Faculty Highlights - Spring 2015
Lucille Zeph joined the faculty of the University of Maine College of Education and Human Development in 1979 where she established and coordinated graduate education in the area of severe disabilities until 1992. She received her BS in Education from Boston State College, her Masters in deaf/blind and multiple disabilities from Boston College and her doctorate in educational leadership from Peabody College, Vanderbilt University. For the past 23 years, Lu has served as the founding Director of the Center for Community Inclusion and Disability Studies, Maine’s University Center for Excellence in Developmental Disabilities (UCEDD), an interdisciplinary research unit of the University of Maine. She’s served as NH LEND Co-Principal Investigator, Program Co-Director, and Disability Studies faculty since 2011.
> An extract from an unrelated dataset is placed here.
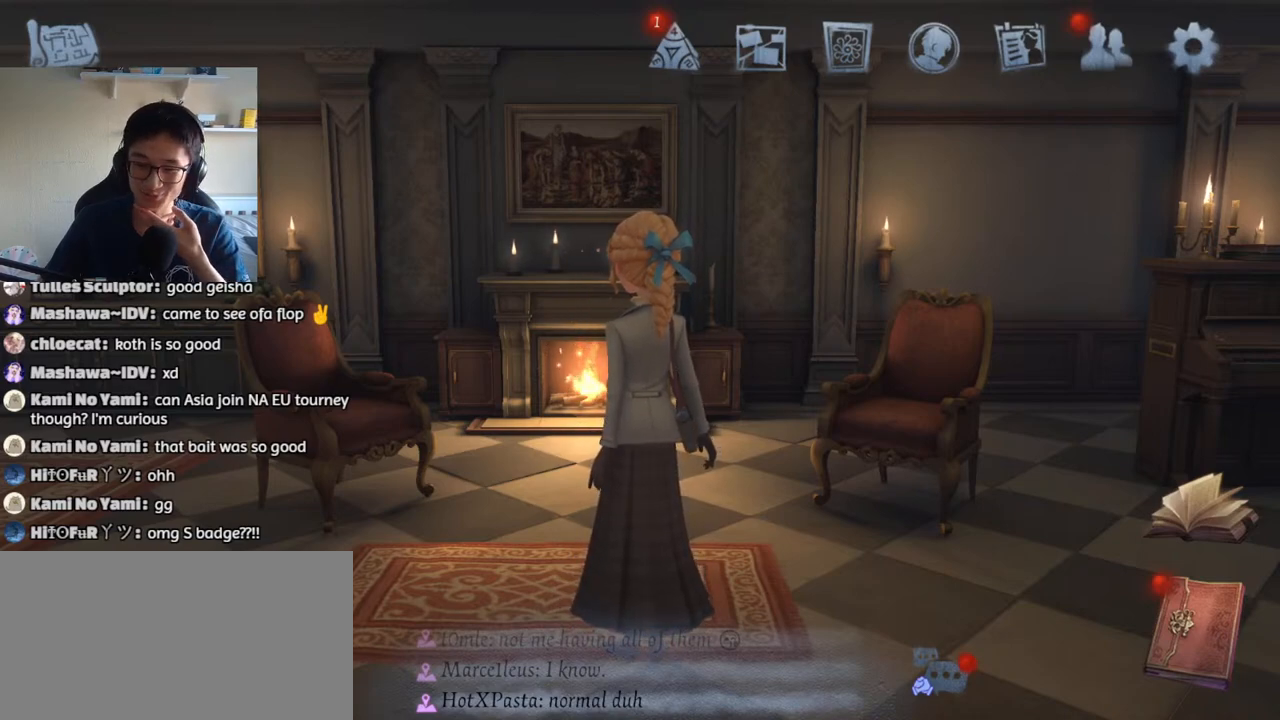
{"keys": [], "mouse": [], "events": []}
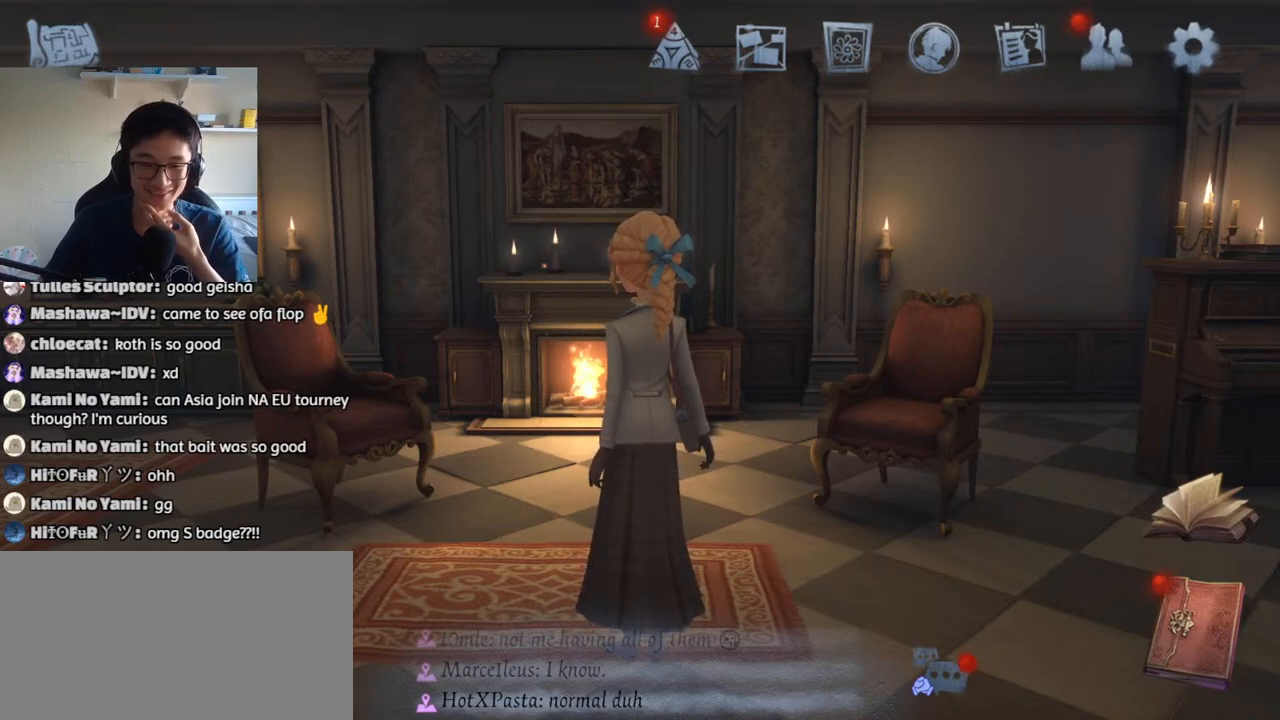
{"keys": [], "mouse": [], "events": [[117, "mouse_wheel", "down"], [317, "mouse_wheel", "up"]]}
Lu is an internationally recognized expert in the field of developmental disabilities. She has served as Principal Investigator on numerous federal and state grants and contracts, published in the areas of inclusive education and inclusive communities, and has presented numerous papers at national and international conferences. She received the University of Maine President’s Award for Public Service, lifetime achievement awards from the Association of University Centers on Disabilities and TASH New England, and has been recognized for her state and national leadership in the area of disability policy by the Maine Legislature. Under her leadership, the Center for Community Inclusion and Disability Studies was recognized in 2014 by the University of Maine and the Association of Public and Land Grant Universities for two decades of exemplary work in the area of community engagement.
As a Kennedy Public Policy Fellow, Lu served as an advisor to the Chairman of the U.S. Senate Committee on Health, Education, Labor and Pensions and later served as Executive Director of the Joseph P. Kennedy Foundation while on leave from the University of Maine. She has served on a wide range of federal and state committees, panels, and study groups related to disability issues and policy, and has served in leadership positions for several national, regional and state disability organizations. In addition to her long-standing commitment to creating inclusive schools and communities, Lu’s current research interests focus on universal design including literacy access and acquisition for students with significant intellectual disabilities and the application of the principles of universal design to public policy and higher education. She will be retiring in June after 35 years of service to the University of Maine.